Carsten Schneider (SPD) sagte, der Kampf gegen Steuerhinterziehung und Steuerumgehung sei noch lange nicht zu Ende. Zugleich warnte er vor einem Steuerdumping durch Briten und Amerikaner wegen des Brexits und den angekündigten Steuersenkungen in den USA. "Wir brauchen eine Allianz der Völker gegen große globalisierte Konzerne", forderte der SPD-Politiker. Es dürfe nicht dazu kommen, dass große Konzerne ihre Steuerschuld loswerden und nur noch die kleinen Leute zahlen würden. Schneider und auch Lothar Binding (SPD) ließen Kritik am Koalitionspartner durchblicken. Binding sprach sogar von einem "Desaster", dass wichtige Maßnahmen wie die Registrierkassenpflicht immer noch nicht umgesetzt worden seien.
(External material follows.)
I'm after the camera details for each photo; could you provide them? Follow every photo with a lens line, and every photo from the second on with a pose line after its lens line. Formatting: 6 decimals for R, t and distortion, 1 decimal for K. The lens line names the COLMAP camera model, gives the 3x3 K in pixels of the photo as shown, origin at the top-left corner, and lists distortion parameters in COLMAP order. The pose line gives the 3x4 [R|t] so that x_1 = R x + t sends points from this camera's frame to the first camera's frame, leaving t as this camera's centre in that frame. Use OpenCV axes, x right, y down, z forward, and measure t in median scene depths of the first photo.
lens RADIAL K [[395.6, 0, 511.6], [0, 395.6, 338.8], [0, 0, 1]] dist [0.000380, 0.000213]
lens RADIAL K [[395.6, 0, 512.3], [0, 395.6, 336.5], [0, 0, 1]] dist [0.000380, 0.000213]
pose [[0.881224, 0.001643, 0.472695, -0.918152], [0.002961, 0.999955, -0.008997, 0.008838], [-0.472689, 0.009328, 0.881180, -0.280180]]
Für Bundesfinanzminister Wolfgang Schäuble (CDU) ist das Vorgehen gegen Steuerhinterziehung und exzessive Steuervermeidung ein "immerwährender Kampf", der auch ungeheuer mühsam sein. Man dürfe keine falsche Erwartungen schüren, "weil man dann hinter der Komplexität der Wirklichkeit zurückbleibt, und das ist dann der Nährboden für die Demagogen", warnte der Minister. Zu den ganz großen Herausforderungen gehört für Schäuble neben der praktischen Umsetzung des automatischen Informationsaustausches mit anderen Staaten die Besteuerung international tätiger digitaler Unternehmen.
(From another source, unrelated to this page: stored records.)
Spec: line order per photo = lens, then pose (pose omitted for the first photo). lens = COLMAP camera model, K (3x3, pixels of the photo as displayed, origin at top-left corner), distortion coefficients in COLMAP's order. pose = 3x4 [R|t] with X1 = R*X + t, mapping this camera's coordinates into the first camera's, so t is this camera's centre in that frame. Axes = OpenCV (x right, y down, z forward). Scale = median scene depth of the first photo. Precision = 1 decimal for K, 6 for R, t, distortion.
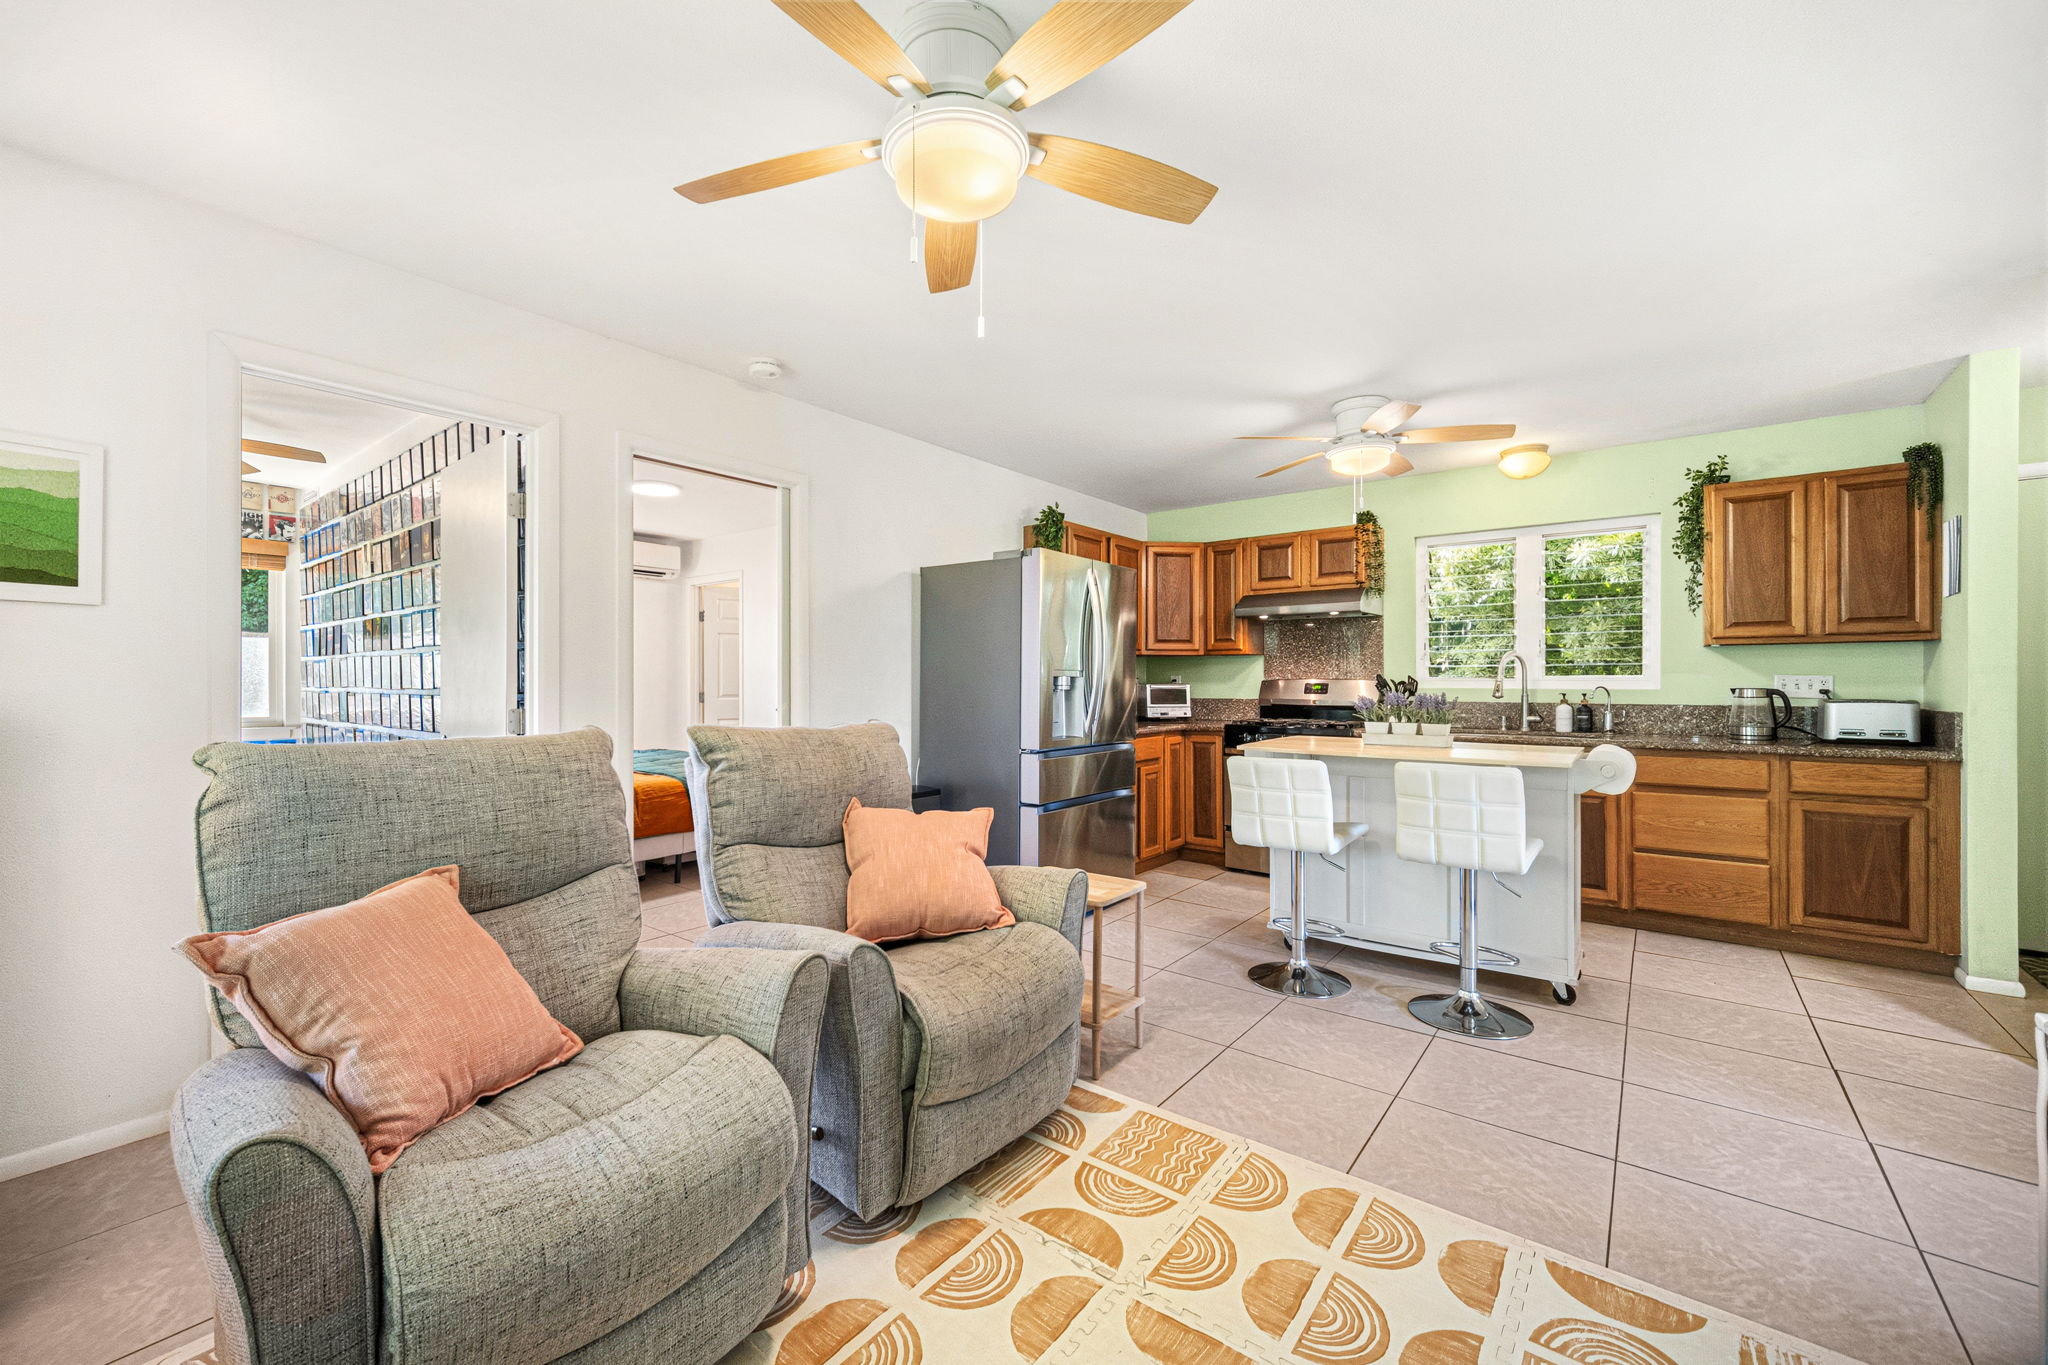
lens RADIAL K [[827.8, 0, 1003.8], [0, 827.8, 685.0], [0, 0, 1]] dist [-0.000274, 0.000295]
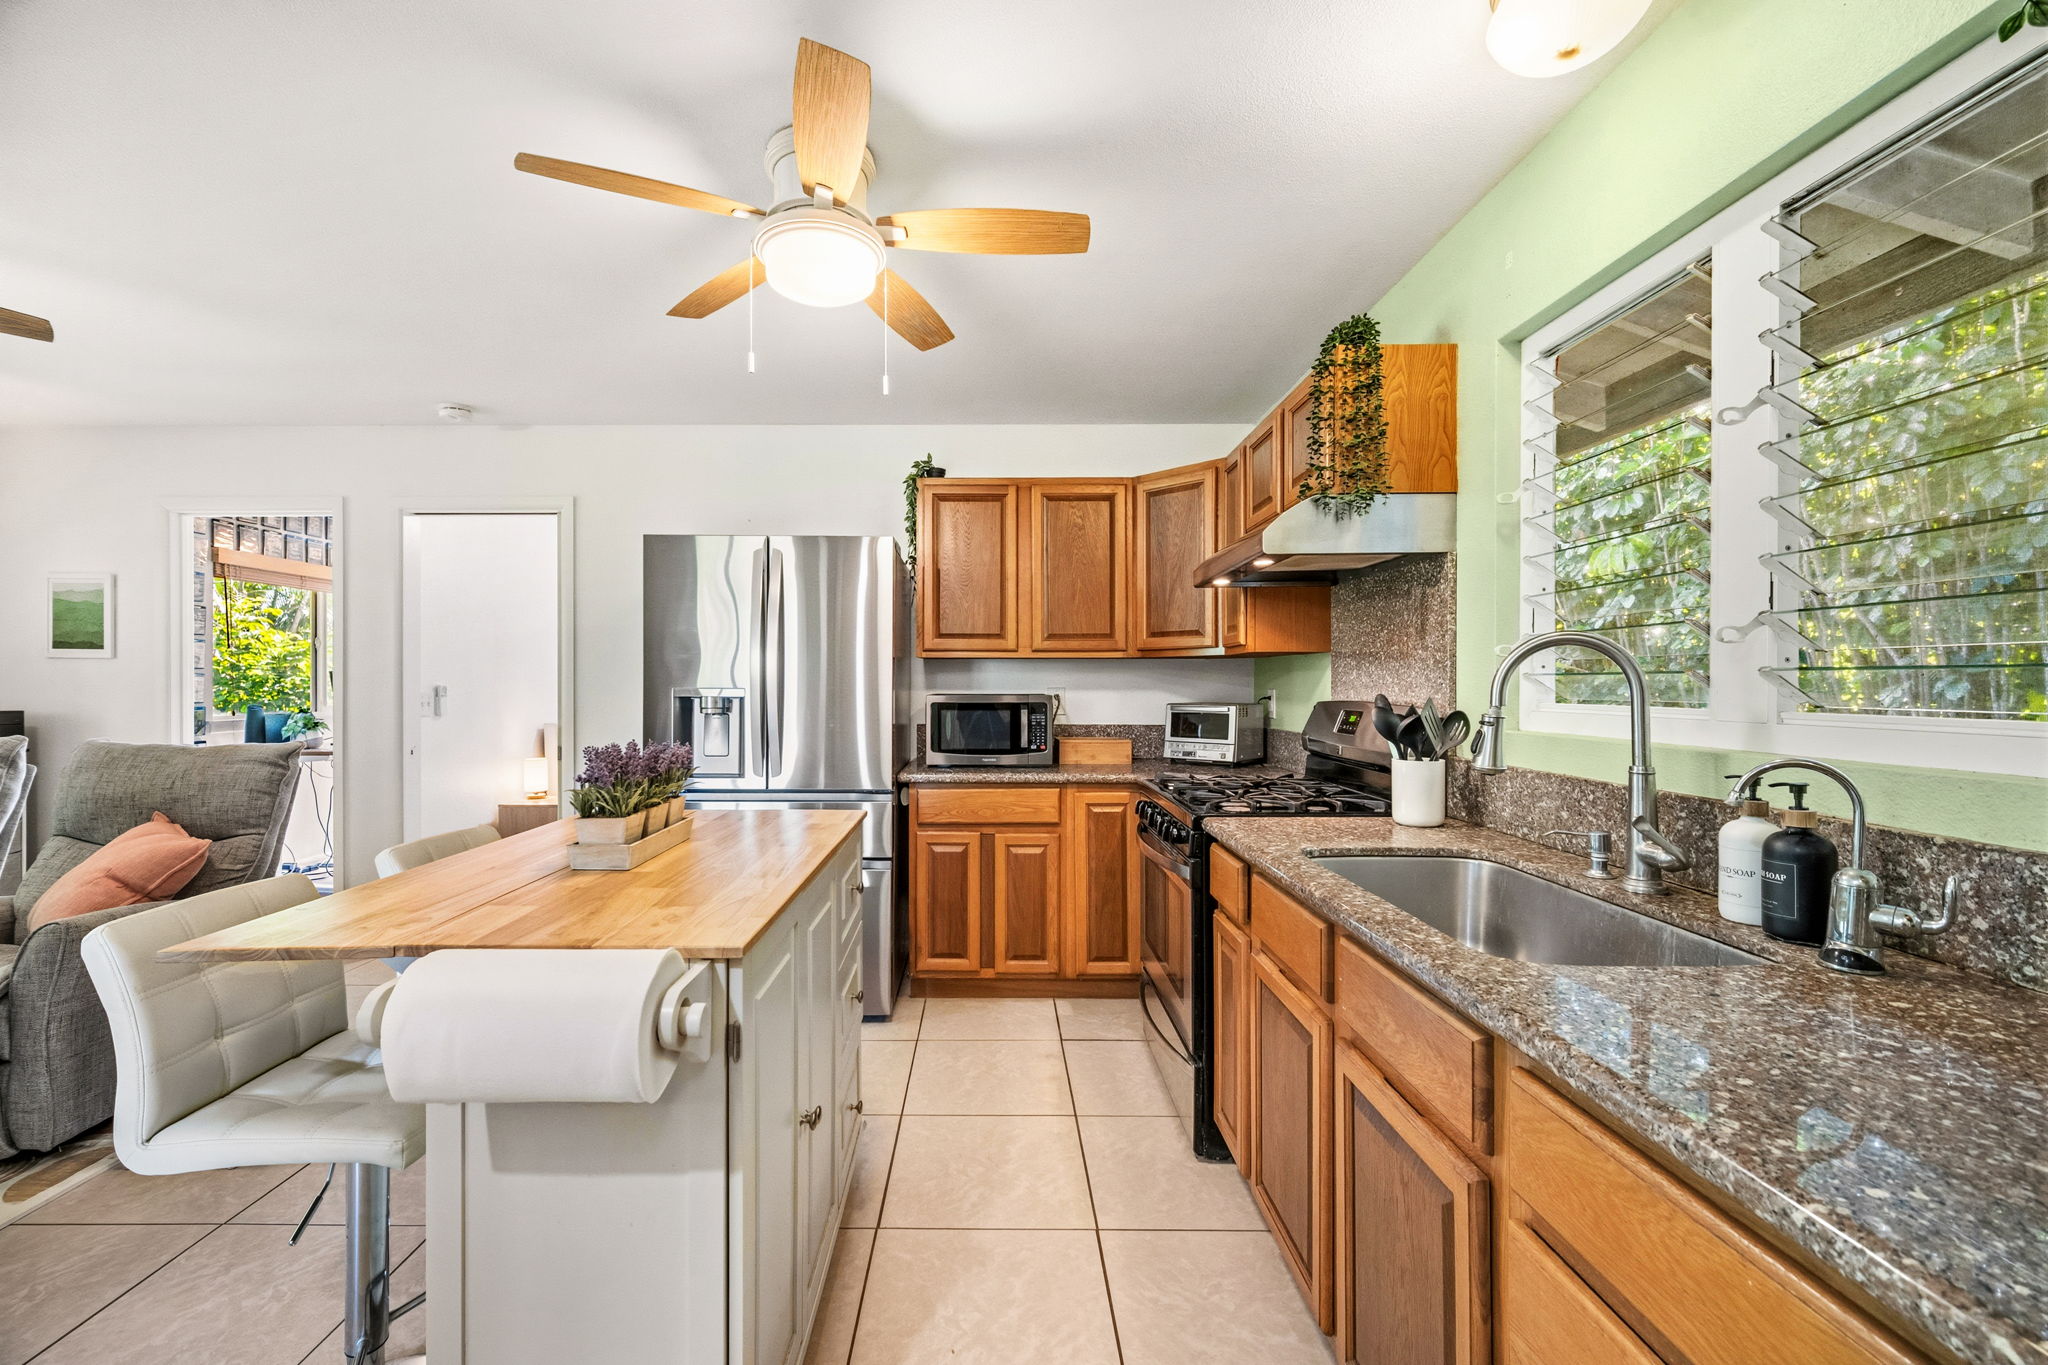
lens RADIAL K [[827.8, 0, 1020.9], [0, 827.8, 679.4], [0, 0, 1]] dist [-0.000274, 0.000295]
pose [[0.623176, -0.006928, -0.782051, 0.845278], [-0.000978, 0.999953, -0.009638, -0.019162], [0.782081, 0.006771, 0.623140, 0.752312]]
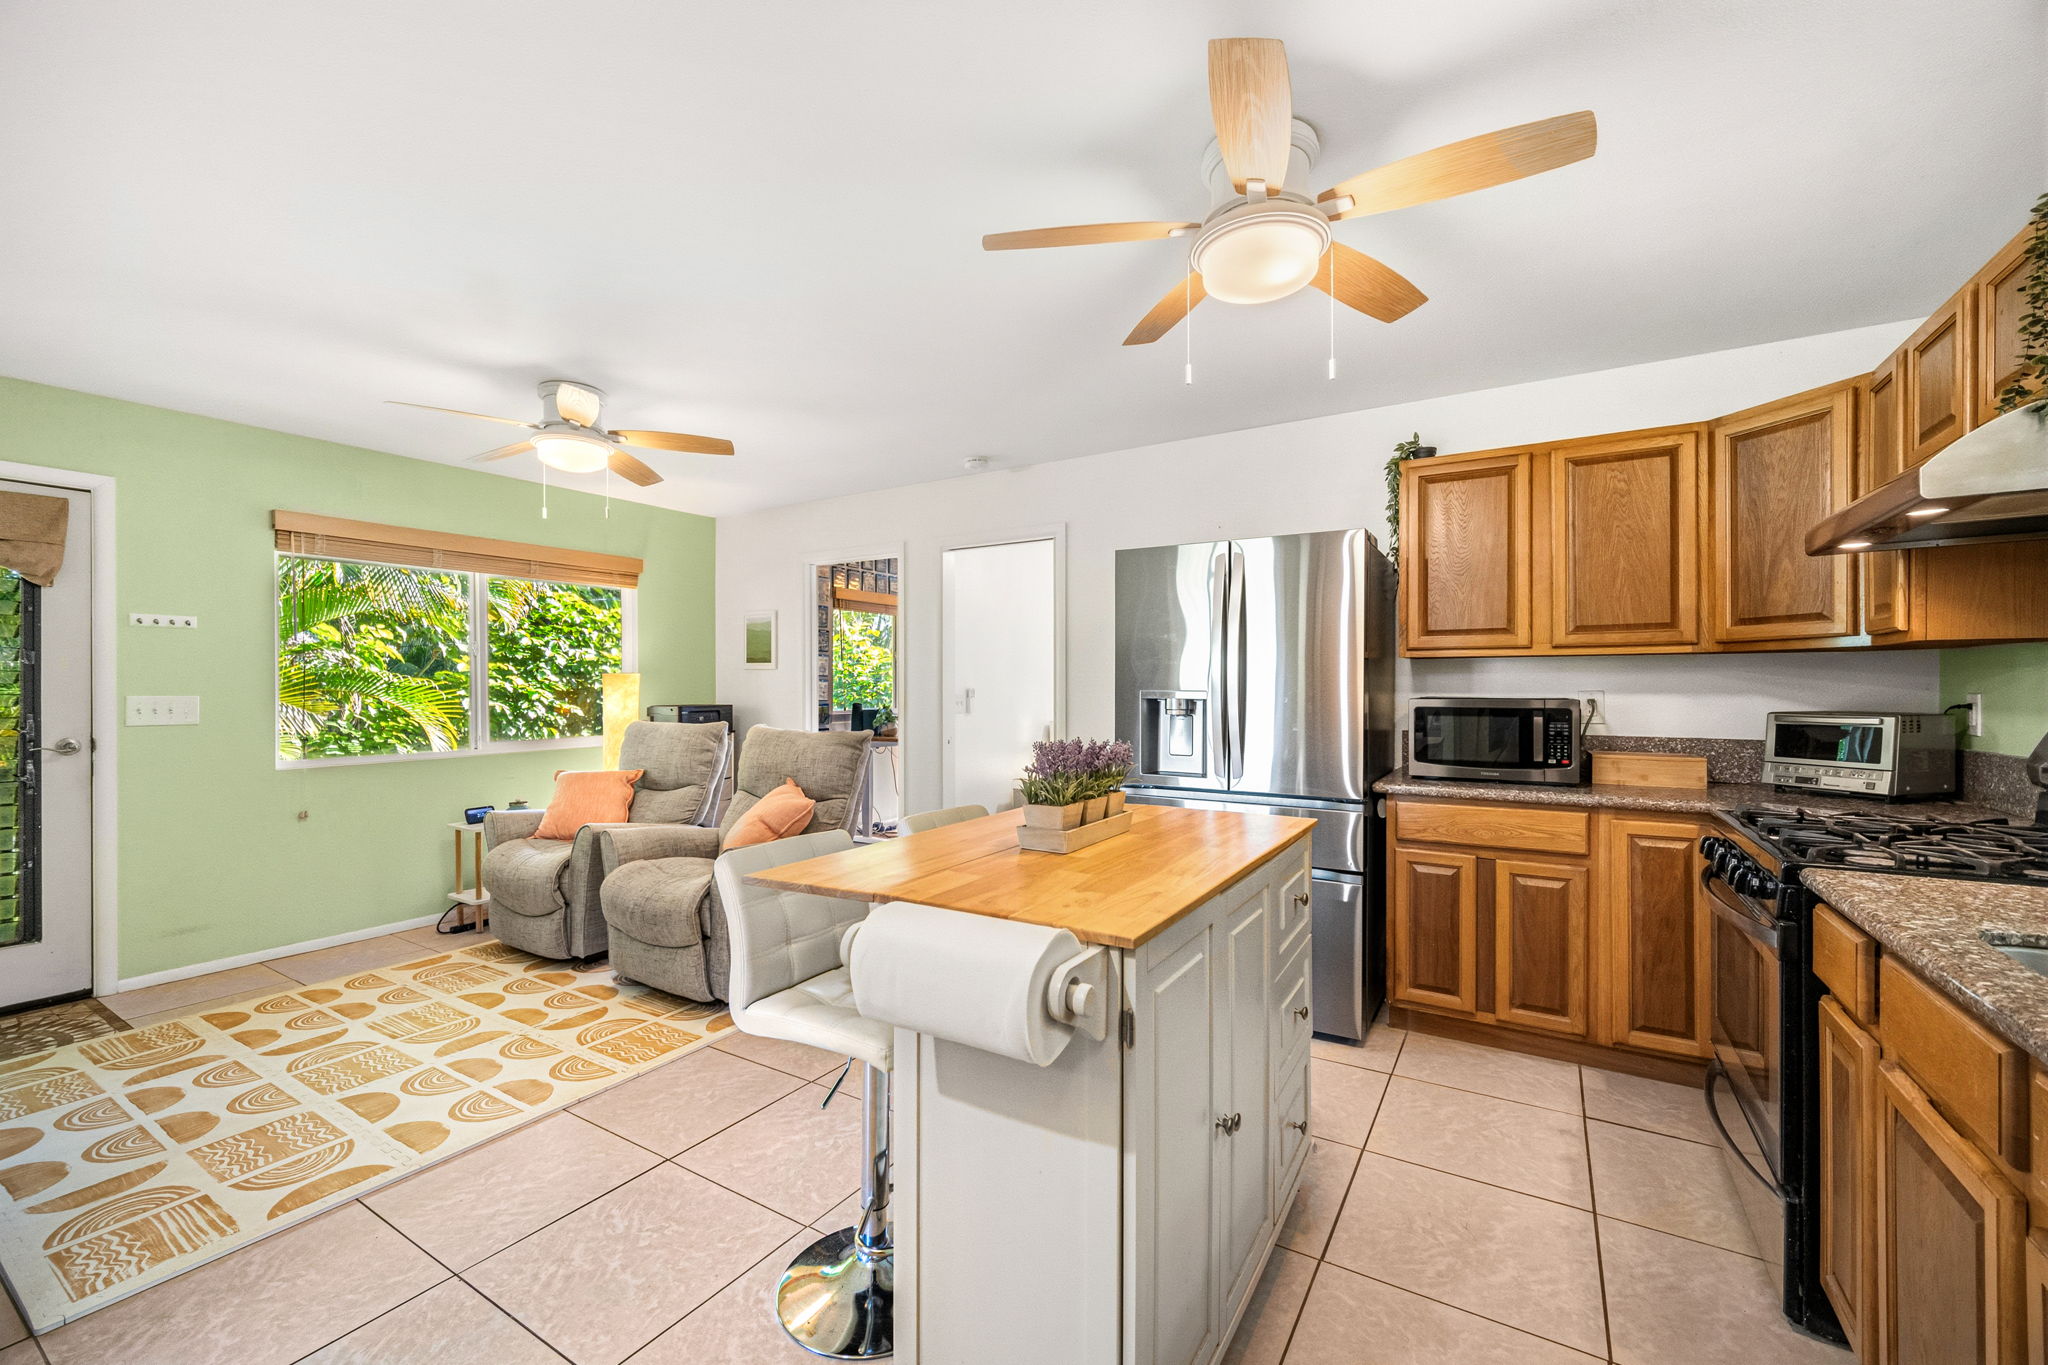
lens RADIAL K [[827.8, 0, 1031.3], [0, 827.8, 683.8], [0, 0, 1]] dist [-0.000274, 0.000295]
pose [[0.118038, -0.006246, -0.992989, 0.845916], [-0.001988, 0.999977, -0.006527, -0.019171], [0.993007, 0.002745, 0.118023, 0.754816]]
Mit Stimmen der Koalitionsfraktionen CDU/CSU und SPD bei Enthaltung der Linken und Grünen wurde das Gesetz zur Bekämpfung der Steuerumgehung und zur Änderung weiterer steuerlicher Vorschriften (18/11132, 18/11184, 18/12127) angenommen. Mit dem Gesetz werden Steuerumgehungsmöglichkeiten mittels der Gründung und Nutzung von Briefkastenfirmen verhindert. Durch zusätzliche Auskunfts- und Informationspflichten sollen die Möglichkeiten der Finanzbehörden zur Feststellung von im Ausland angesiedelten Domizilgesellschaften (wie Briefkastenfirmen auch genannt werden) verbessert werden. Durch die Herstellung von mehr Transparenz durch Anzeigepflichten von Unternehmen und Finanzinstituten über bestimmte Beteiligungen und Geschäftsbeziehungen werde aufgrund des Entdeckungsrisikos eine präventive Wirkung eintreten, erwartet die Regierung.

Rechteüberlassungen Außerdem stimmte der Bundestag dem von der Regierung eingebrachten Entwurf eines Gesetzes gegen schädliche Steuerpraktiken im Zusammenhang mit Rechteüberlassungen (18/11233, 18/11531, 18/11683 Nr. 8, 18/12128) mit den Stimmen der Fraktionen von CDU/CSU, SPD und Grünen zu. Die Linke enthielt sich. Ein Änderungsantrag der Grünen wurde abgelehnt. Zur Unterbindung von Gewinnverlagerungen sieht der Gesetzentwurf eine Einschränkung der steuerlichen Abzugsmöglichkeit für Lizenzaufwendungen vor. Dazu heißt es, immaterielle Wirtschaftsgüter wie Patente, Lizenzen, Konzessionen oder Markenrechte würden sich besonders einfach über Staatsgrenzen hinweg übertragen lassen. Dies habe in der Vergangenheit zu einem Steuerwettbewerb zwischen Staaten (zum Beispiel mit "Lizenzboxen") geführt. "Multinationale Konzerne können diese Präferenzregime zur Gewinnverlagerung nutzen", argumentierte die Bundesregierung. Abgelehnt wurde ein Antrag der Grünen (18/2877, 18/12127), die sich für die Schaffung einer Bundessteuerverwaltung eingesetzt hatten. Ebenfalls auf Ablehnung der Koalition stieß ein Antrag der Linken (18/8132), die eine schärfere Bekämpfung illegaler Finanzbeziehungen gefordert hatten.